Monday, April 13, 2009

Mark S. Tucker reviews "Midnight Book"

A review written for the Folk & Acoustic Music Exchange by Mark S. Tucker

There are a number of what we can quite easily categorize as 'most intelligent musics' in the Western culture—and, by extension, on the planet. Progressive rock is one of them. In its heyday, it spawned the Moody Blues, King Crimson, Pink Floyd, Gentle Giant, Yes, Genesis, and an august catalogue of overachievers. Progrock fused multiple modes to come up with a rock-based genre that has persisted as an extremely influential catalyst still growing in its latter-day effects (though itself generically on the wane). In Midnight Book, 22-year old Eric Margan is living proof that the mode inspires superior craftsmanship and processes.
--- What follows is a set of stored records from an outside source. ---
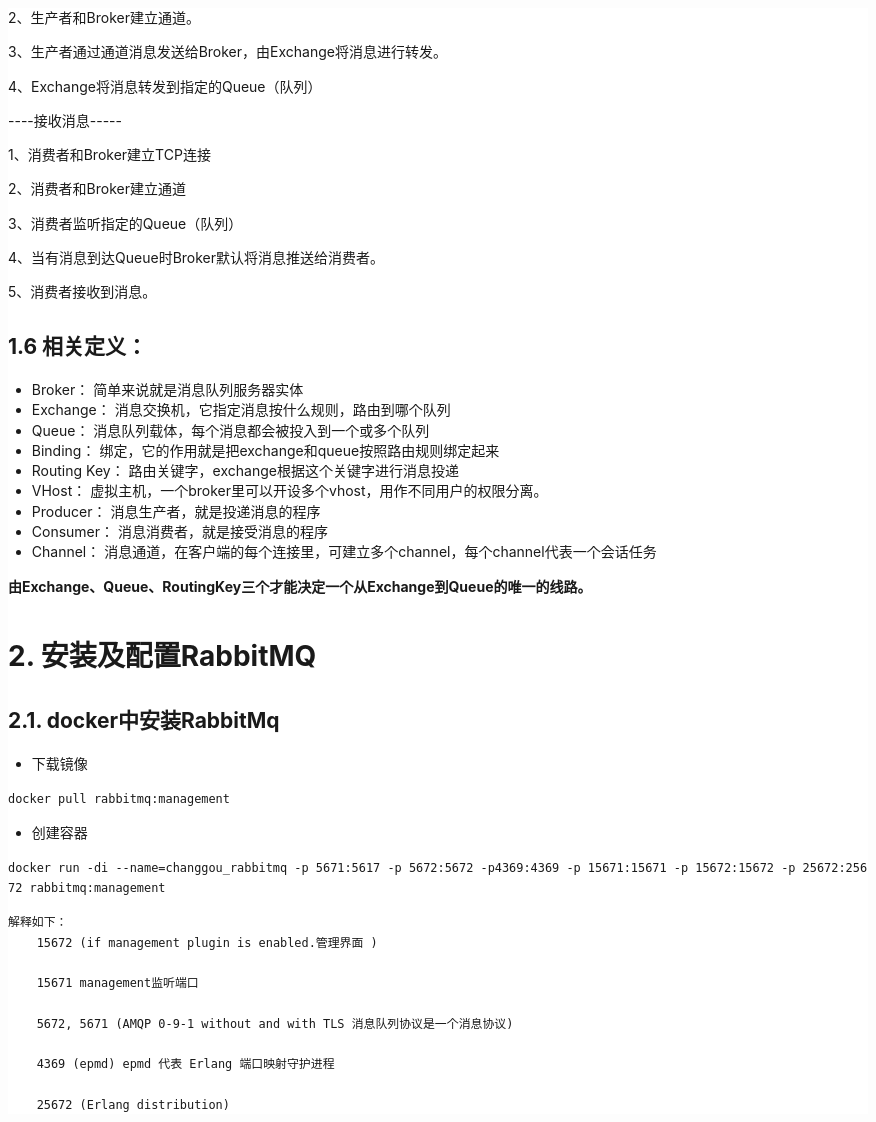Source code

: 2、生产者和Broker建立通道。

3、生产者通过通道消息发送给Broker，由Exchange将消息进行转发。

4、Exchange将消息转发到指定的Queue（队列） 

 

----接收消息-----

1、消费者和Broker建立TCP连接

2、消费者和Broker建立通道

3、消费者监听指定的Queue（队列） 

4、当有消息到达Queue时Broker默认将消息推送给消费者。

5、消费者接收到消息。



## 1.6 相关定义：

- Broker： 简单来说就是消息队列服务器实体
- Exchange： 消息交换机，它指定消息按什么规则，路由到哪个队列
- Queue： 消息队列载体，每个消息都会被投入到一个或多个队列
- Binding： 绑定，它的作用就是把exchange和queue按照路由规则绑定起来
- Routing Key： 路由关键字，exchange根据这个关键字进行消息投递
- VHost： 虚拟主机，一个broker里可以开设多个vhost，用作不同用户的权限分离。
- Producer： 消息生产者，就是投递消息的程序
- Consumer： 消息消费者，就是接受消息的程序
- Channel： 消息通道，在客户端的每个连接里，可建立多个channel，每个channel代表一个会话任务

**由Exchange、Queue、RoutingKey三个才能决定一个从Exchange到Queue的唯一的线路。**



# 2. 安装及配置RabbitMQ

## 2.1. docker中安装RabbitMq

- 下载镜像 

```shell
docker pull rabbitmq:management
```

- 创建容器 

```shell
docker run -di --name=changgou_rabbitmq -p 5671:5617 -p 5672:5672 -p4369:4369 -p 15671:15671 -p 15672:15672 -p 25672:25672 rabbitmq:management
```

```
解释如下：
	15672 (if management plugin is enabled.管理界面 )

	15671 management监听端口

	5672, 5671 (AMQP 0-9-1 without and with TLS 消息队列协议是一个消息协议)

	4369 (epmd) epmd 代表 Erlang 端口映射守护进程

	25672 (Erlang distribution)
```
He woodshedded in a prog ensemble and then left to put together this extravagant pageant rightly described by promo lit as magnificent, massive, grandiose, and cinematic.

The disc isn't progrock but much more an elaborate example of vaulting pop prog primed to transform the charts on a level with something Danny Elfman might produce. Midnight Book is brilliantly informed by Impressionism, classic rock, and chamber and adagio musics with a dash of smoky nightclub jazz, a form perfectly suited to his often whispery voice. Expect Stravinsky to spice the slow sonics, Gershwin to walk side by side with rapture, Ravel to pull in fog and rain, and Weill to spike the decadence factor throughout a conceptually based song cycle revolving around love, loss, anomie, and desperation. The large session crew, satisfyingly aided by a prog staple, the mellotron, orchestrates the suite as a seamless chaptered processional almost an opera.

The arrangements here are way above average, the quality that most puts Margan in an Elfman stratum, though I'd sift that through E.S. Posthumous and Tony Carey. The strength of his technical talents matches the passion of the intuitive, both promising that, with a debut this overwhelming, his is a name we'll be hearing much more of as the years go by. Hollywood should be snapping Margan up as though he were flowing gold. Not only are the lyrical qualities of Midnight Book many pegs above the crowd, but the guy also plays everydamnthing: guitar, contrabass, vibes, Hammond, flute, celeste, harpsichord, harmonium, and mellotron. Existential romance by way of Byronic refrains has rarely been this evocatively stated.